'''

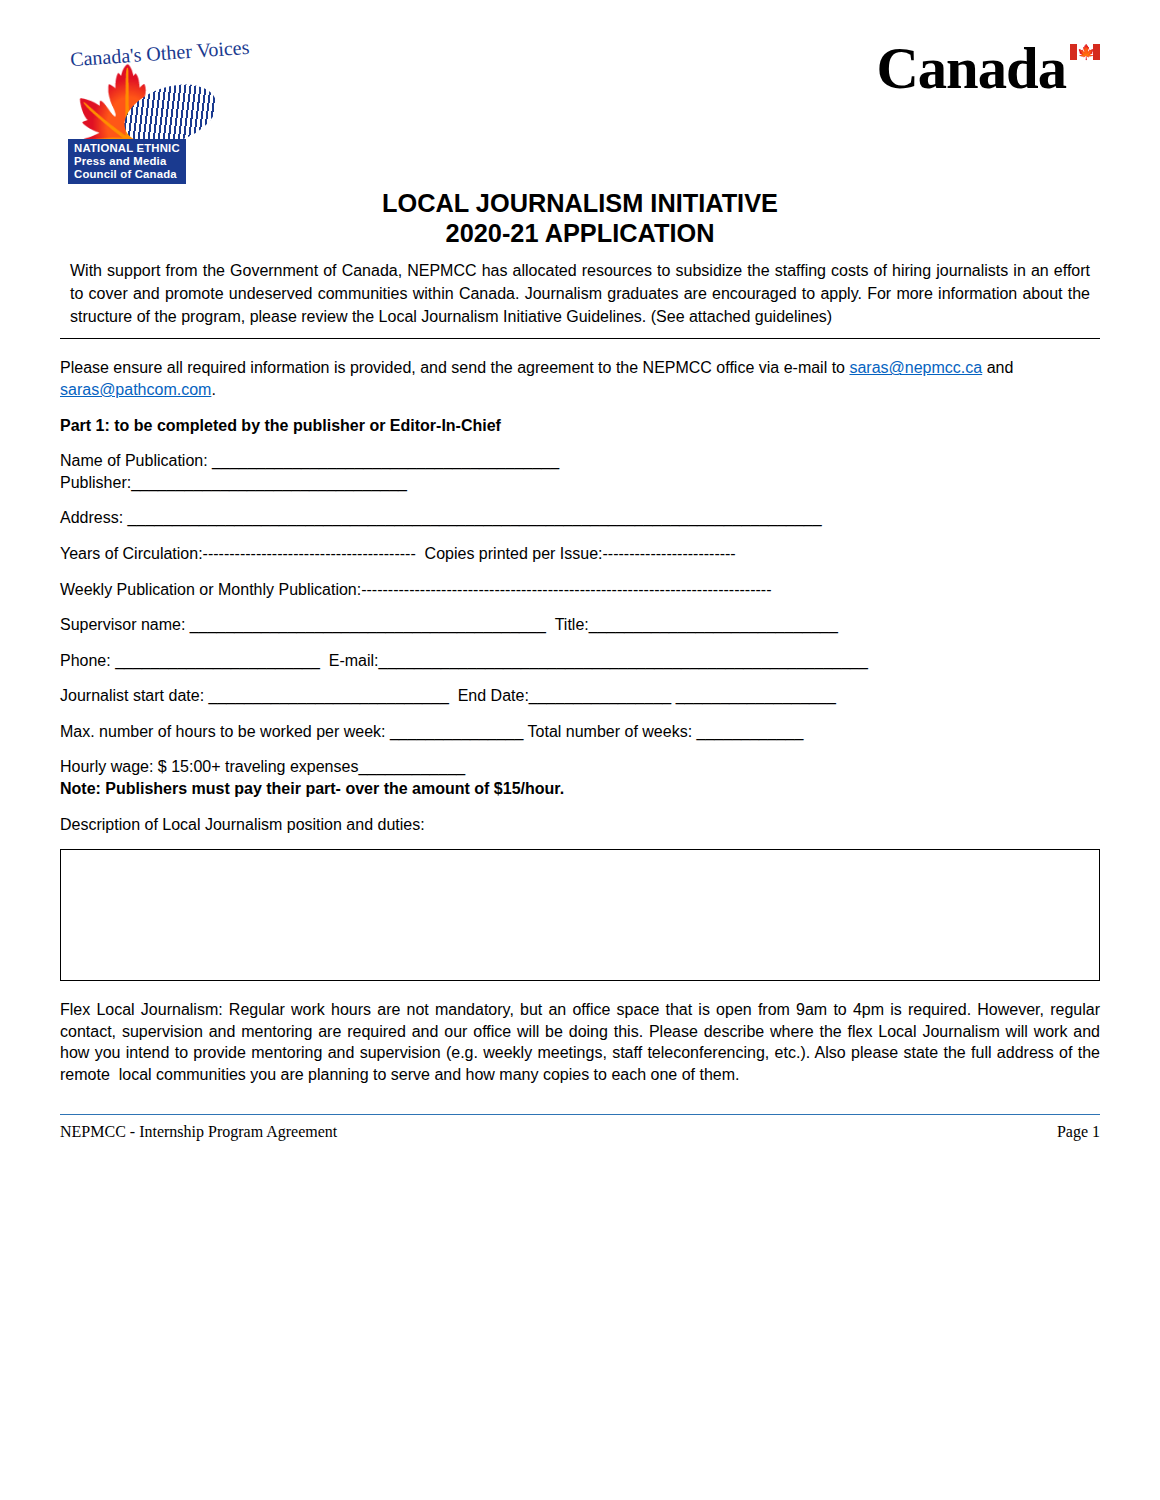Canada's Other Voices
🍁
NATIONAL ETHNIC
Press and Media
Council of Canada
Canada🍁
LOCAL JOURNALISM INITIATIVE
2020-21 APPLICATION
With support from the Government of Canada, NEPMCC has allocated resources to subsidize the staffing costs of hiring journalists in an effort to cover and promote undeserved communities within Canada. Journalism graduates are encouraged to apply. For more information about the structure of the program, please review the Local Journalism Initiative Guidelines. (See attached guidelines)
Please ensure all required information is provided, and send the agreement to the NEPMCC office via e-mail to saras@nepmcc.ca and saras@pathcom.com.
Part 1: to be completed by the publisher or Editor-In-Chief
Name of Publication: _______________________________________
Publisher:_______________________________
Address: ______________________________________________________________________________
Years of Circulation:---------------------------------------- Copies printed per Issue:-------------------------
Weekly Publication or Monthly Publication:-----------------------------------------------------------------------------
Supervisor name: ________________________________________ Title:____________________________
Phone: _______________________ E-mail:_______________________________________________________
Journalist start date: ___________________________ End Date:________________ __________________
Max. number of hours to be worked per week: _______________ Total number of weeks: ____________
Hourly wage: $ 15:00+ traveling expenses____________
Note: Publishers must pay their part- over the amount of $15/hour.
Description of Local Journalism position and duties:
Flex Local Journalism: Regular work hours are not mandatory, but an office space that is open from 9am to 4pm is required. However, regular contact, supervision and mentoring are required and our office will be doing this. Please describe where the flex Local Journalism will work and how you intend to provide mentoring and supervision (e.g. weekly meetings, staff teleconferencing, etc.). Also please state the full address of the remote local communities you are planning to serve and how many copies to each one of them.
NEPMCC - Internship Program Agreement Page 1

'''

- _Problem requirements_
The expected output is every entry above, character for character, with no pictures.

- _Answer to this problem_
Canada's Other Voices
🍁
NATIONAL ETHNIC
Press and Media
Council of Canada
Canada🍁
LOCAL JOURNALISM INITIATIVE
2020-21 APPLICATION
With support from the Government of Canada, NEPMCC has allocated resources to subsidize the staffing costs of hiring journalists in an effort to cover and promote undeserved communities within Canada. Journalism graduates are encouraged to apply. For more information about the structure of the program, please review the Local Journalism Initiative Guidelines. (See attached guidelines)
Please ensure all required information is provided, and send the agreement to the NEPMCC office via e-mail to saras@nepmcc.ca and saras@pathcom.com.
Part 1: to be completed by the publisher or Editor-In-Chief
Name of Publication: _______________________________________
Publisher:_______________________________
Address: ______________________________________________________________________________
Years of Circulation:---------------------------------------- Copies printed per Issue:-------------------------
Weekly Publication or Monthly Publication:-----------------------------------------------------------------------------
Supervisor name: ________________________________________ Title:____________________________
Phone: _______________________ E-mail:_______________________________________________________
Journalist start date: ___________________________ End Date:________________ __________________
Max. number of hours to be worked per week: _______________ Total number of weeks: ____________
Hourly wage: $ 15:00+ traveling expenses____________
Note: Publishers must pay their part- over the amount of $15/hour.
Description of Local Journalism position and duties:
Flex Local Journalism: Regular work hours are not mandatory, but an office space that is open from 9am to 4pm is required. However, regular contact, supervision and mentoring are required and our office will be doing this. Please describe where the flex Local Journalism will work and how you intend to provide mentoring and supervision (e.g. weekly meetings, staff teleconferencing, etc.). Also please state the full address of the remote local communities you are planning to serve and how many copies to each one of them.
NEPMCC - Internship Program Agreement Page 1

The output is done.